Data for this task.
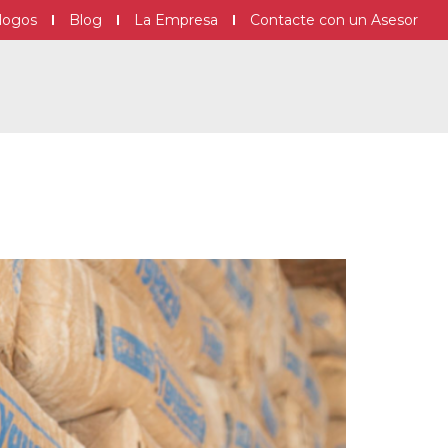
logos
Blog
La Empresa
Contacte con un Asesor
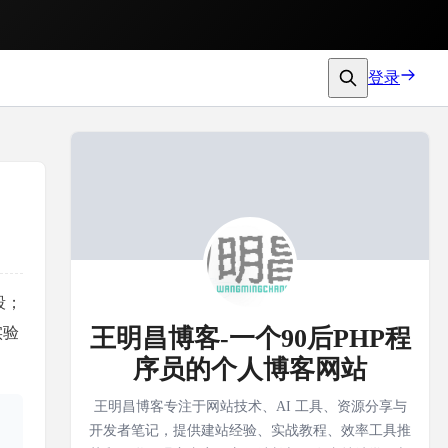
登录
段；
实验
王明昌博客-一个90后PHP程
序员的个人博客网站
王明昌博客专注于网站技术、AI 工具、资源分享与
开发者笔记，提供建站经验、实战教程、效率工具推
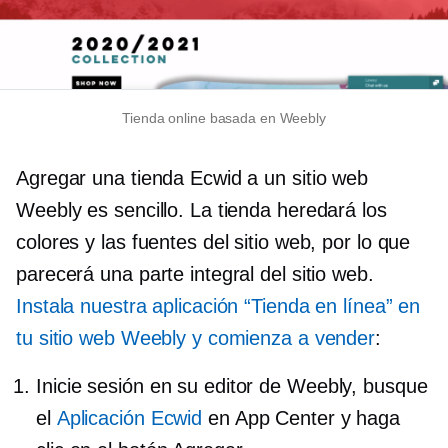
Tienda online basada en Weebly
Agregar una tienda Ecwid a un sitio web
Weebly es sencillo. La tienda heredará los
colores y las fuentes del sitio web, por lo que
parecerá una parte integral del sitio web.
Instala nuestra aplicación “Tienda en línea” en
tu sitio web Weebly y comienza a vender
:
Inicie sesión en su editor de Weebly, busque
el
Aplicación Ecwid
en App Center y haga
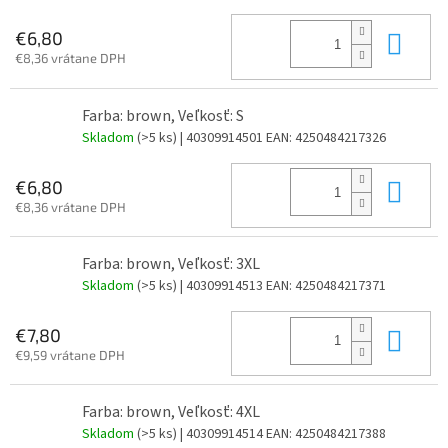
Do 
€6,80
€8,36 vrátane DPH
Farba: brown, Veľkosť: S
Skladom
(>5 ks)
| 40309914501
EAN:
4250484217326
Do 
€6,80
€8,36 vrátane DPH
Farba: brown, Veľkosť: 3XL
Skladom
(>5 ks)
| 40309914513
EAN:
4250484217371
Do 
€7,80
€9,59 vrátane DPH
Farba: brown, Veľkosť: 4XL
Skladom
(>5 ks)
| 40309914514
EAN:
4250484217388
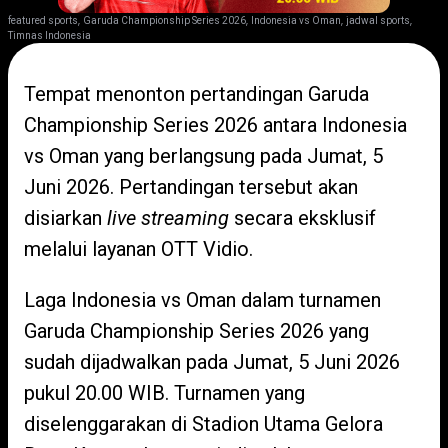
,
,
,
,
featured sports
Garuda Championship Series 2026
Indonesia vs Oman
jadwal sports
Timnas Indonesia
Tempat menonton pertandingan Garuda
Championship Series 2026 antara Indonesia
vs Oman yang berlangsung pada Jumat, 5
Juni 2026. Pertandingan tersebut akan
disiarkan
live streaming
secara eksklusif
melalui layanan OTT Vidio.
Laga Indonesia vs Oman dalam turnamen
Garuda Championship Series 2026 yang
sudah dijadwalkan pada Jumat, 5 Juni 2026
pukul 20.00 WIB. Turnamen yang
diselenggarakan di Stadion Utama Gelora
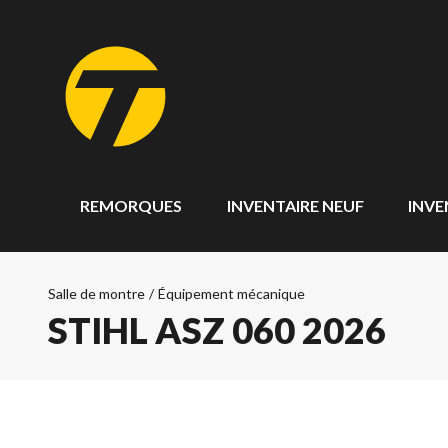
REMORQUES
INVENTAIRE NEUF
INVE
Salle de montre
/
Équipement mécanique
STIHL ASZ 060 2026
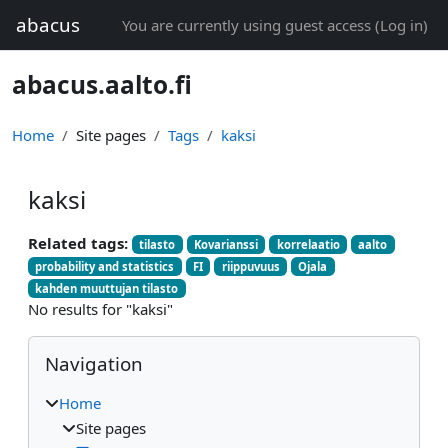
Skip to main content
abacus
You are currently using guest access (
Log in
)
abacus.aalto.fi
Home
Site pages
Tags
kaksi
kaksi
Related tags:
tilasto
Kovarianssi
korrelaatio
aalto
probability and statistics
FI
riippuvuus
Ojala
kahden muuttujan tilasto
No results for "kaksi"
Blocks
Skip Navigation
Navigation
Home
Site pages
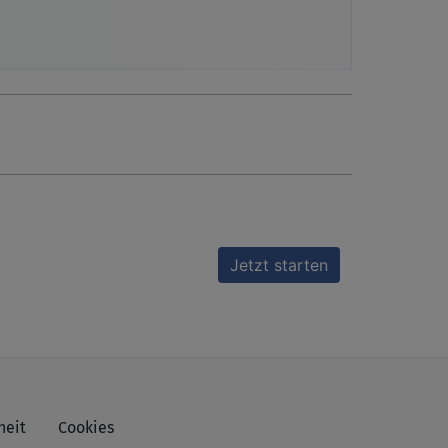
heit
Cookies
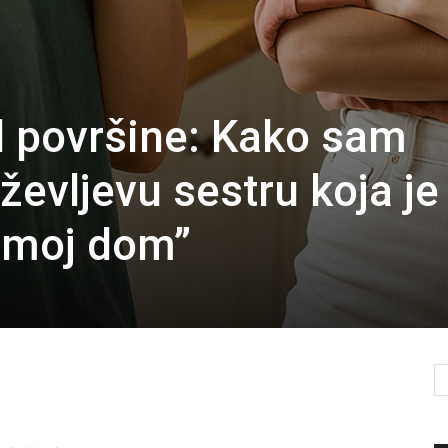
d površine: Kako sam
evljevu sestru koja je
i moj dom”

How to complete this task. Some lines of the data may hold the word "Farba". Say how many do, with nothing else.

Output below. 3